Les préoccupations en matière de sécurité ont également dominé les célébrations. La montée du terrorisme et la résurgence des coups d'État militaires dans plusieurs États membres, notamment au Mali, au Burkina Faso et au Niger, ont mis à l'épreuve l'unité et la résistance de la CEDEAO. Les régimes militaires de ces pays, actuellement suspendus de l'Union, étaient notablement absents des débats du Jubilé.

 

Pourtant, le président ghanéen John Mahama, qui a récemment pris la présidence de la CEDEAO, a adopté un ton conciliant. Dans son discours d'ouverture, il a appelé à un engagement renouvelé avec les pays du Sahel, exhortant l'organisation à rouvrir les canaux diplomatiques et à éviter d'isoler les États membres sous régime militaire.

 

"Le dialogue doit rester au cœur de notre approche", a déclaré M. Mahama, soulignant que la CEDEAO ne devait pas abandonner les pays connaissant des transitions politiques.
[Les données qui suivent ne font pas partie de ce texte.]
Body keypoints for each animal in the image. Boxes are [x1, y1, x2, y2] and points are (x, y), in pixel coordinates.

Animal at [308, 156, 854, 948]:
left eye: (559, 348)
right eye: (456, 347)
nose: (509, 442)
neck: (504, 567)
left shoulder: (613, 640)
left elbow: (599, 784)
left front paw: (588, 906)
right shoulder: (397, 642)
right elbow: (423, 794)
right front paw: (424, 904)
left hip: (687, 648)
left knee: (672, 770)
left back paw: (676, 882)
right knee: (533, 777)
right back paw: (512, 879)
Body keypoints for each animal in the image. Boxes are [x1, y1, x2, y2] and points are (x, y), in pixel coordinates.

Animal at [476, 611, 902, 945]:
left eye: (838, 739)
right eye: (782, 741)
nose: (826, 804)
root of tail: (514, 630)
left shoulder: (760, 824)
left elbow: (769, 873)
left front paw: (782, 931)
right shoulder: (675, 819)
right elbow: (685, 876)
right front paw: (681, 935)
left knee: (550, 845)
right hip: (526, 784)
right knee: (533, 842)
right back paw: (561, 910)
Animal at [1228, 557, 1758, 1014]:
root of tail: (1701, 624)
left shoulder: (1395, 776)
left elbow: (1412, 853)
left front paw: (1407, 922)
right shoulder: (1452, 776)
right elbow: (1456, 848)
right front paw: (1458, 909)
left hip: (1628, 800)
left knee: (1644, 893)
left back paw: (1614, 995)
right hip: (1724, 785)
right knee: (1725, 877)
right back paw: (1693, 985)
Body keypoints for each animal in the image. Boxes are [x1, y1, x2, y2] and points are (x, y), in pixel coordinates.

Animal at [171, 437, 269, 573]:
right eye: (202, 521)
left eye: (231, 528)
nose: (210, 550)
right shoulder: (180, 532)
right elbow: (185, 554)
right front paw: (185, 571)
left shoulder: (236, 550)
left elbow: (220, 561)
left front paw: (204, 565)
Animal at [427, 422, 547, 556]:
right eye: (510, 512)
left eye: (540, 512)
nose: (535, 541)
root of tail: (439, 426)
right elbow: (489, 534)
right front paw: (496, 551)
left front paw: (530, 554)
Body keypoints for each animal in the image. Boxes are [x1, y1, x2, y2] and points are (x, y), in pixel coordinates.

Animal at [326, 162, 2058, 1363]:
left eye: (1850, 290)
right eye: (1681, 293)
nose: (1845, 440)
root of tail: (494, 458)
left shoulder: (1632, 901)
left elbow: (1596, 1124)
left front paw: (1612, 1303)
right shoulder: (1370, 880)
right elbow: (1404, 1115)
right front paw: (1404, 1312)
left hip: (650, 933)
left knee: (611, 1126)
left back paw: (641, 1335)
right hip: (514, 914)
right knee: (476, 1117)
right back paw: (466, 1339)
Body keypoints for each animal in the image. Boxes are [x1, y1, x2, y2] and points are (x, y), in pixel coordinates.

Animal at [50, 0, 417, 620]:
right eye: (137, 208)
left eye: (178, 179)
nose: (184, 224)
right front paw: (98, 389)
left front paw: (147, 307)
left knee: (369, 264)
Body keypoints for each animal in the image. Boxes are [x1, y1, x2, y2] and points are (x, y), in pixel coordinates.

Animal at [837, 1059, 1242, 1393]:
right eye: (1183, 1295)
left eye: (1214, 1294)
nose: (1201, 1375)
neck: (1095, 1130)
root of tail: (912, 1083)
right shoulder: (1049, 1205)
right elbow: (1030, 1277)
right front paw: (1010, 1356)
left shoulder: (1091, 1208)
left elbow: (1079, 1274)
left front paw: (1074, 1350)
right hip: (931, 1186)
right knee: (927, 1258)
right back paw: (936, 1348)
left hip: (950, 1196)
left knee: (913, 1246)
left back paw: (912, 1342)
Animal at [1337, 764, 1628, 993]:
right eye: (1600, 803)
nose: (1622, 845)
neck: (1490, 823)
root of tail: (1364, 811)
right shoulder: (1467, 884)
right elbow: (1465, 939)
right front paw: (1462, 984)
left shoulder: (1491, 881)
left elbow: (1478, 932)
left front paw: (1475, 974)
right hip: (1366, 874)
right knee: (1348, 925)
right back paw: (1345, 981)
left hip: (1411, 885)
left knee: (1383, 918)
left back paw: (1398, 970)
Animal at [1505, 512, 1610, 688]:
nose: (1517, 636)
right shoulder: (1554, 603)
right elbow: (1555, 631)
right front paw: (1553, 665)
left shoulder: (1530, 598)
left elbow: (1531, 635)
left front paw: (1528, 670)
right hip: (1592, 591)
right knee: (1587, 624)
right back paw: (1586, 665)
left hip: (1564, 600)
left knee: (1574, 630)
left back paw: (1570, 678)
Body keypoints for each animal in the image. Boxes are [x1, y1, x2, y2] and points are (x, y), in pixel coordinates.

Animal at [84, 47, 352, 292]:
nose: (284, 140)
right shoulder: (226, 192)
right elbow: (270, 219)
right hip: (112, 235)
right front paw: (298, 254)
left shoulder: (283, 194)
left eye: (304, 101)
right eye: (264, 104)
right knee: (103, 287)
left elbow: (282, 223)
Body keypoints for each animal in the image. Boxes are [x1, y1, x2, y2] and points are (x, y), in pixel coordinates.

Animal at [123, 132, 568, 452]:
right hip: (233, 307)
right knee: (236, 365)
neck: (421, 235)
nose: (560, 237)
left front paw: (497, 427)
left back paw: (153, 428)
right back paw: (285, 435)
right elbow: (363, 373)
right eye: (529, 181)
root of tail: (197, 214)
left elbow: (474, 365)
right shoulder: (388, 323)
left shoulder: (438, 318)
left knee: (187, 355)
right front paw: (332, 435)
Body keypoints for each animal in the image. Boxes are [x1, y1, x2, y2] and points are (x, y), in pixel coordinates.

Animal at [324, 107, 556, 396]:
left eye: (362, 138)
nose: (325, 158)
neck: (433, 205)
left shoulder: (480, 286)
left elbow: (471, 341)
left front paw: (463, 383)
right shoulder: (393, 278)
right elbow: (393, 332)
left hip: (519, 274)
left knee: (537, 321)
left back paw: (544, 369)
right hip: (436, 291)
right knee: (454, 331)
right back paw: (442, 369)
Ses remarques ont marqué un changement par rapport à la position antérieure plus punitive de l'Union, au profit d'une stratégie plus diplomatique et plus inclusive.

 

Avant même d'entrer en fonction, M. Mahama s'était fait un devoir de nouer des liens avec les dirigeants du Sahel, notamment en recevant le président de transition du Burkina Faso à Accra lors de sa propre investiture, un geste rare qui a donné le ton de son leadership.

 

Au-delà des cérémonies, l'anniversaire a également donné lieu à une conférence ministérielle de haut niveau, au cours de laquelle les ministres des affaires étrangères et les responsables régionaux se sont réunis pour discuter des efforts de consolidation de la paix et des stratégies de sécurité régionale.

 

 L'initiative d'Accra, un cadre d'échange de renseignements entre les États d'Afrique de l'Ouest visant à lutter contre le terrorisme et l'instabilité dans la région, a été au cœur des discussions.

 

Ces discussions sont directement liées à la vision à long terme de la CEDEAO pour 2050, qui aspire à créer une Afrique de l'Ouest pacifique, intégrée et économiquement robuste. 

 

Toutefois, compte tenu des conflits et de l'instabilité politique qui perdurent, beaucoup s'accordent à dire que la réalisation de cette vision exigera plus que des aspirations ; elle nécessitera un leadership audacieux, une détermination collective et la volonté de s'adapter.